**** Provided passage

I have a dataset that contains a set of check-all-that-apply questions. Let's say it goes like this
Q1. "Which sports do you play"
- A. Football B. Basketball C. ... etc. etc. etc.
Q2. "Which of the following elements motivated you to play sports?"
- A. Competitiveness B. Achievement C. ... etc. etc. etc.
There are 4 goals I want to achieve:
- Understand which sports are "close" to each other
- Understand which elements are "close" to each other
- Understand which sports are associated with which elements
- Categorize participants considering their participation preferences in sports (e.g. stamina sports players vs. agility sports player vs. etc.)

********

* Assignment 1 *
List each goal stated in the post on check-all-that-apply survey data.
* Assignment 2 *
Summarize the post on check-all-that-apply survey data in two sentences.
* Assignment 3 *
Continue the post on check-all-that-apply survey data from its final sentence.
The material after this point comes from a separate source and does not relate to the post on survey data.

**** Dataset extract

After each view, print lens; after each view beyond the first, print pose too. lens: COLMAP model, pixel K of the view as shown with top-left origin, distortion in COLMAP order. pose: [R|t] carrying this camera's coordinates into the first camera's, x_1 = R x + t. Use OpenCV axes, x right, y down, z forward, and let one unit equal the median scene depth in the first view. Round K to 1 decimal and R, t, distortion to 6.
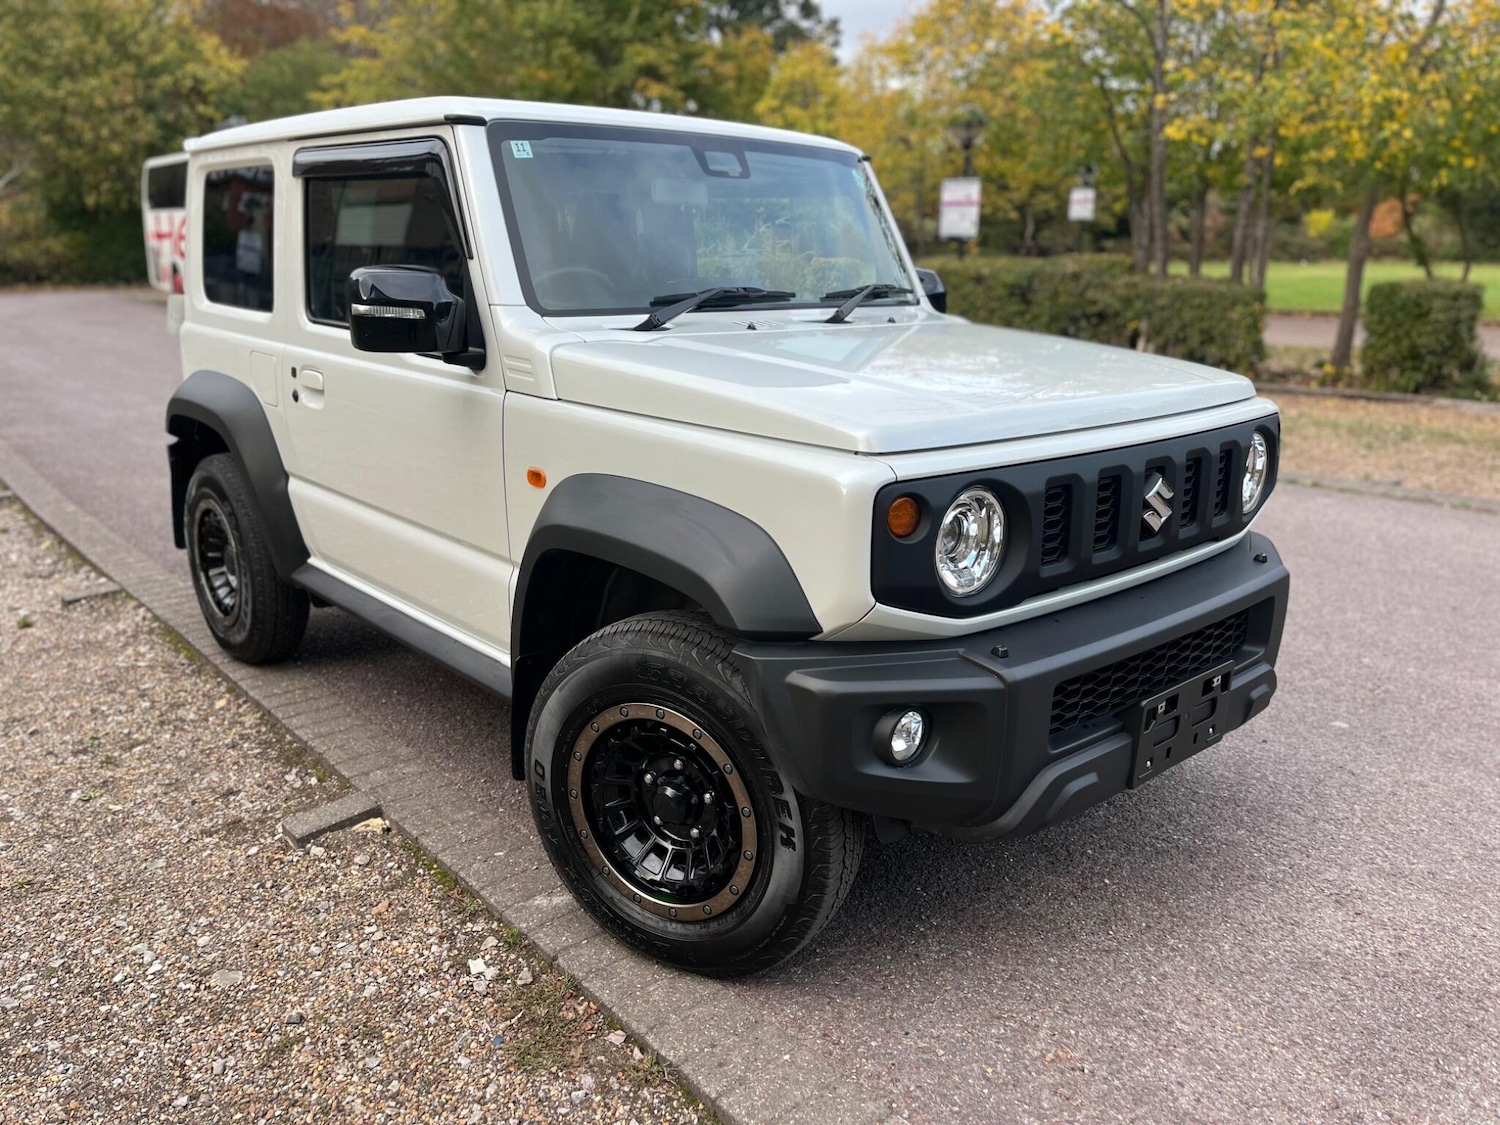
lens RADIAL K [[1171.5, 0, 743.6], [0, 1171.5, 562.0], [0, 0, 1]] dist [0.072994, -0.105791]
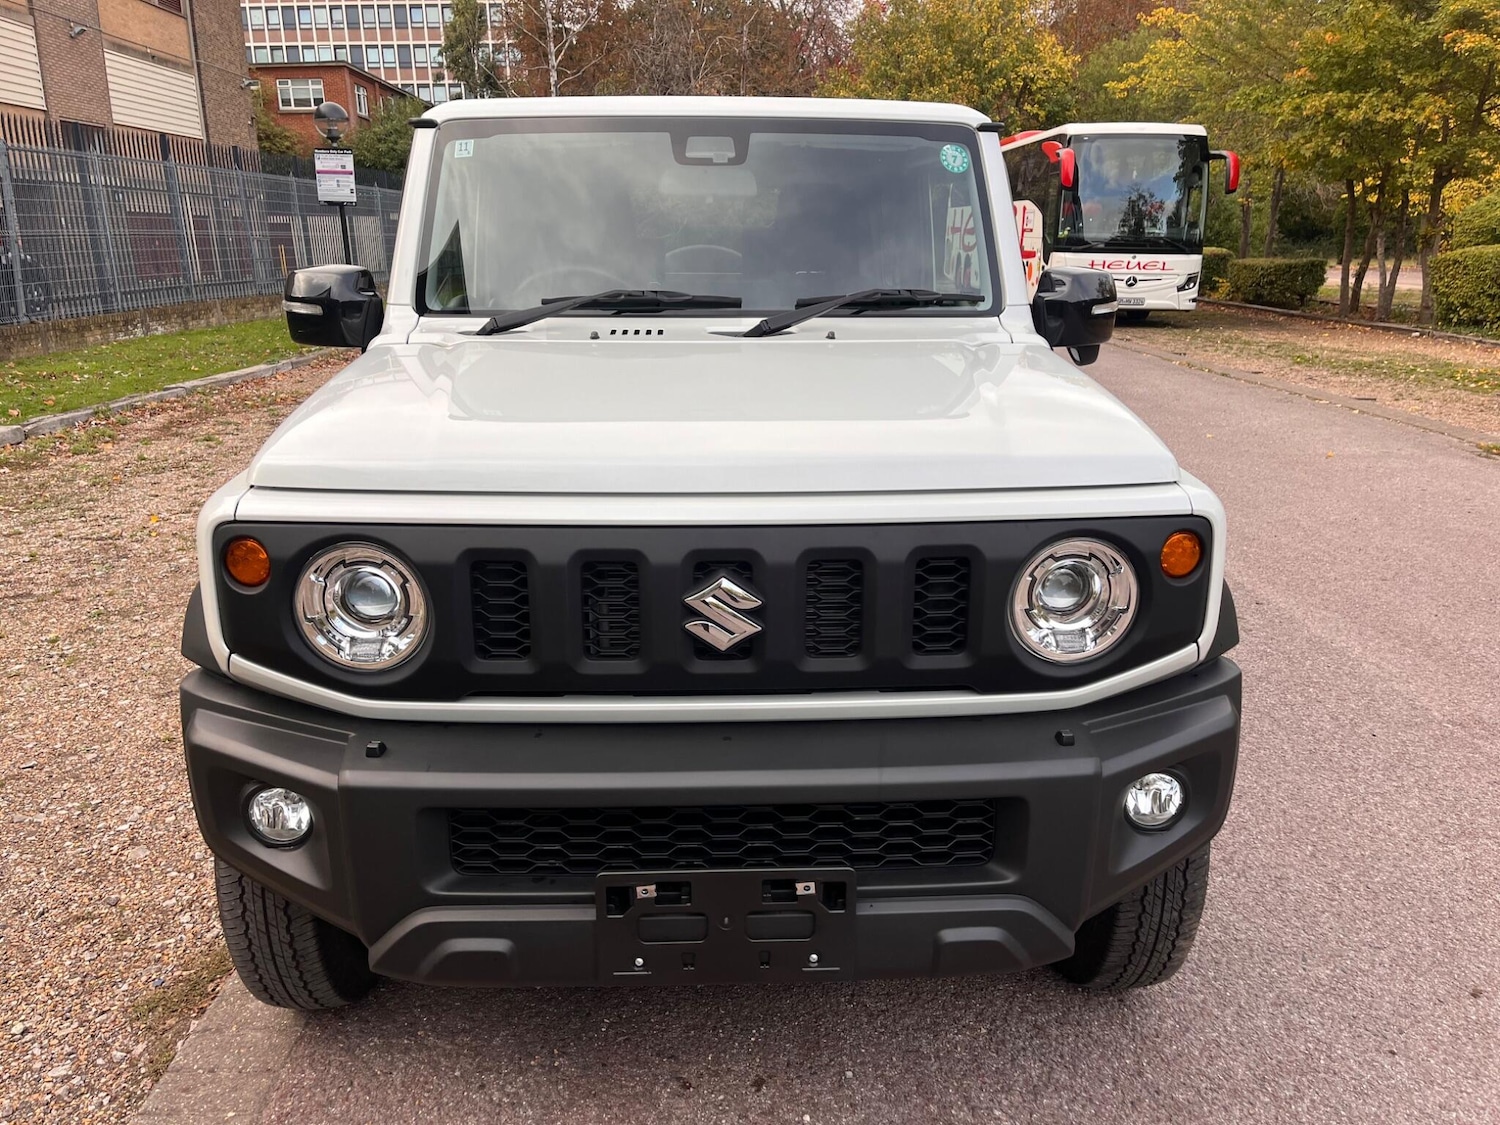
lens RADIAL K [[1171.5, 0, 745.4], [0, 1171.5, 565.6], [0, 0, 1]] dist [0.072994, -0.105791]
pose [[0.762142, 0.165549, -0.625886, 0.668381], [-0.158484, 0.985047, 0.067563, -0.106599], [0.627712, 0.047701, 0.776983, 0.386245]]
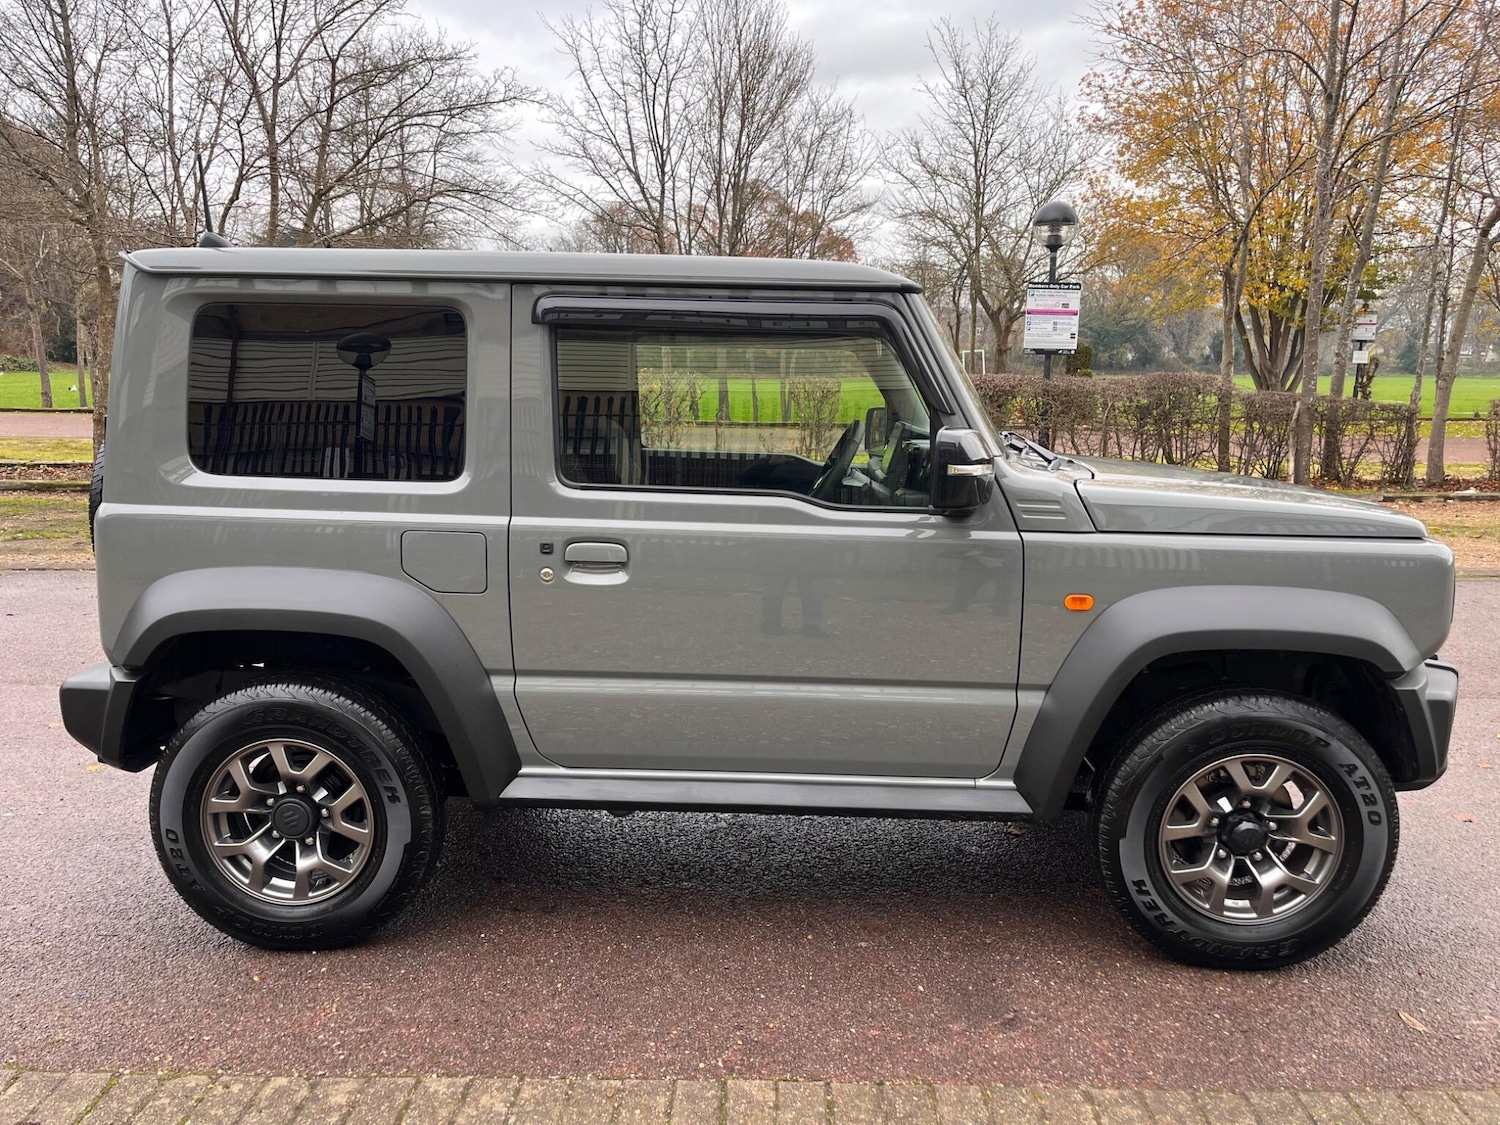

********

* Task output 1 *
- Understand which sports are "close" to each other
- Understand which elements are "close" to each other
- Understand which sports are associated with which elements
- Categorize participants considering their participation preferences in sports (e.g. stamina sports players vs. agility sports player vs. etc.)

* Task output 2 *
The dataset has check-all-that-apply questions, such as which sports a person plays and which elements, like competitiveness or achievement, motivated them to play. The goals are to see which sports and which elements are "close" to each other, which sports go with which elements, and how participants can be grouped by their sports preferences.

* Task output 3 *
Is it valid to do K-means clustering on a table like this (note: the actual data is much larger; this table is only for demo)? Why and why not?
Is multiple correspondence analysis a better way? Why and why not?
football <- c(1,1,1,1,0,0,0,0)
basketball <- c(1,1,0,0,0,0,0,1)
other <- c(1,0,0,0,0,0,0,0)
df<- data.frame(football, basketball, other)
m = as.matrix(df)
t(m) %*% m / colSums(m)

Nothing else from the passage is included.